§ Stored data
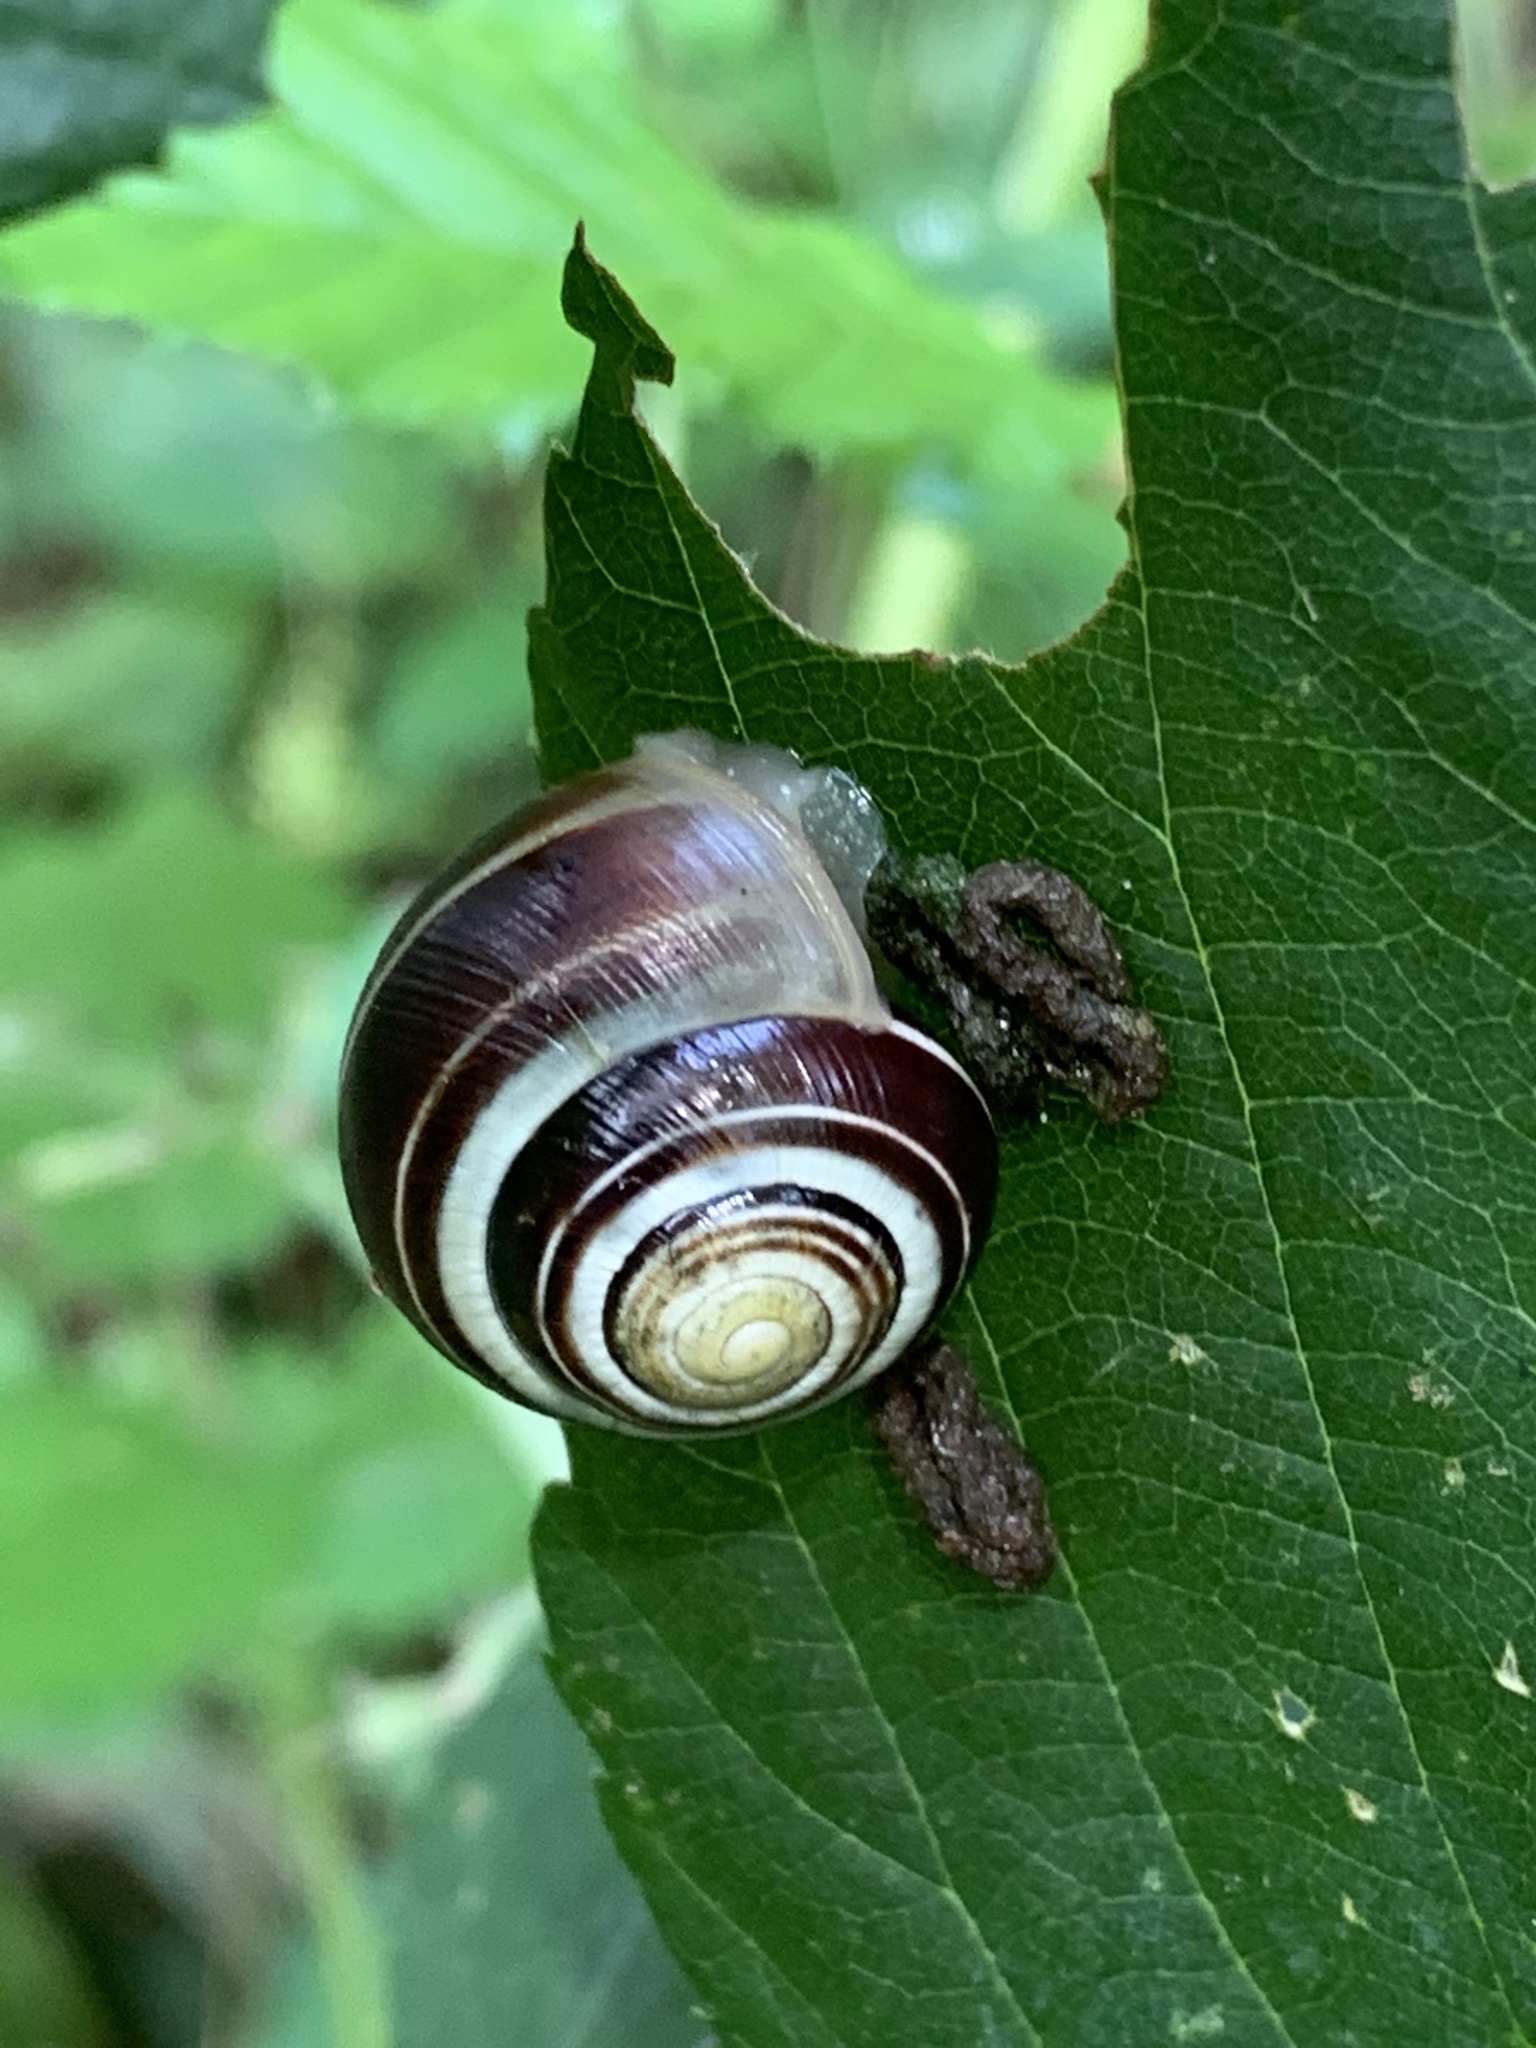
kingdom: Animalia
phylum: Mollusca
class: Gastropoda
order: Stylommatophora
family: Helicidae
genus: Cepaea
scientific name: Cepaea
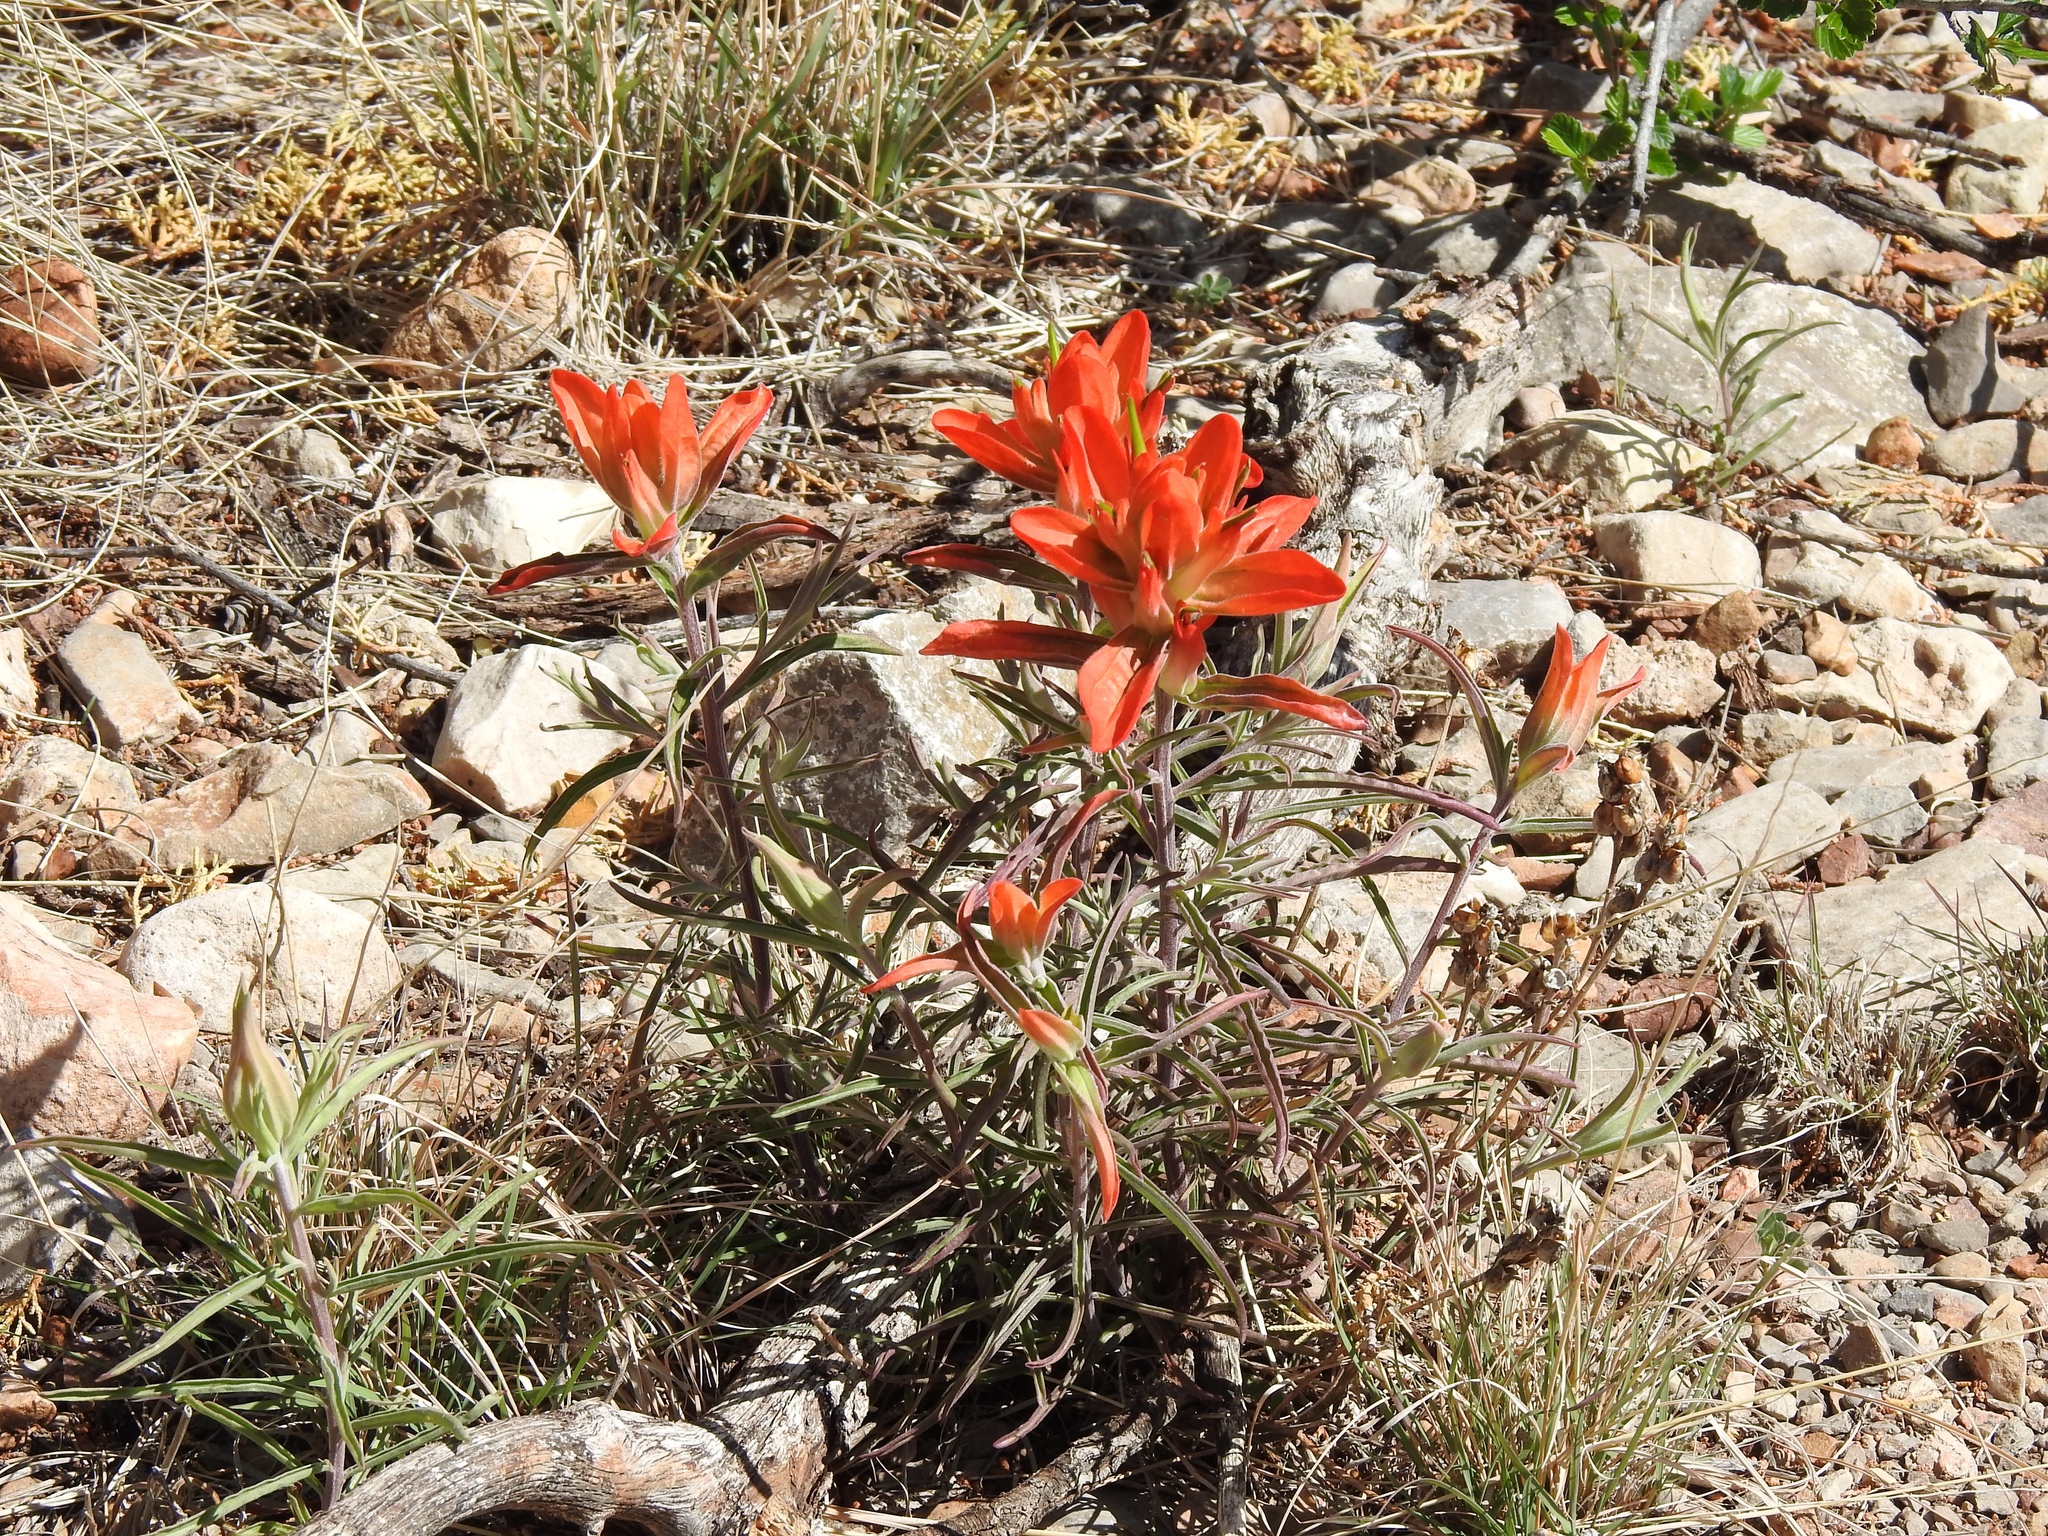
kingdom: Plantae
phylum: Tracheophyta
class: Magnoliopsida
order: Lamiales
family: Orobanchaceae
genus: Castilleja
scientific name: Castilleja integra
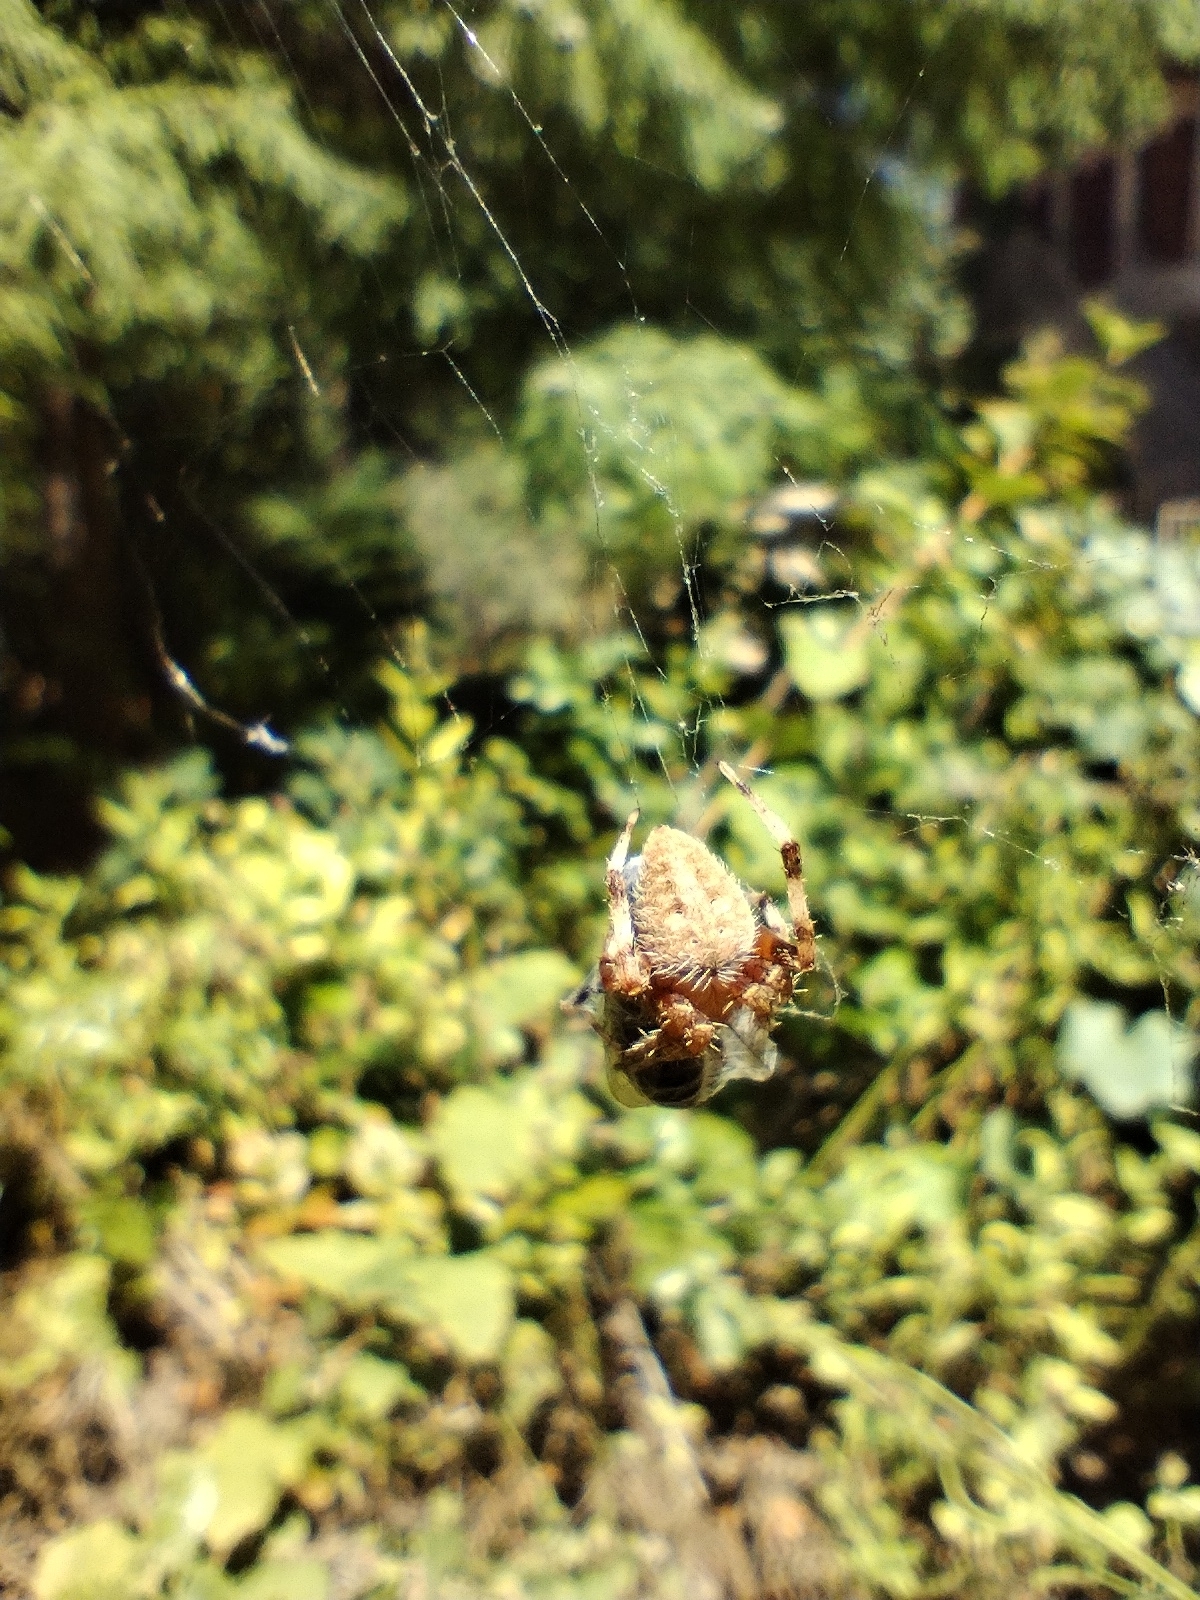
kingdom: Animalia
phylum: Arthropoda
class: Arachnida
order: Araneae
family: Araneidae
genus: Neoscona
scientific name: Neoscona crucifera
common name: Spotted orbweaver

§ Task instructions
Can you repeat every line of all the rows above word for word, leaving the pictures out of your answer?

§ Solution to the exercise
kingdom: Animalia
phylum: Mollusca
class: Gastropoda
order: Stylommatophora
family: Helicidae
genus: Cepaea
scientific name: Cepaea
kingdom: Plantae
phylum: Tracheophyta
class: Magnoliopsida
order: Lamiales
family: Orobanchaceae
genus: Castilleja
scientific name: Castilleja integra
kingdom: Animalia
phylum: Arthropoda
class: Arachnida
order: Araneae
family: Araneidae
genus: Neoscona
scientific name: Neoscona crucifera
common name: Spotted orbweaver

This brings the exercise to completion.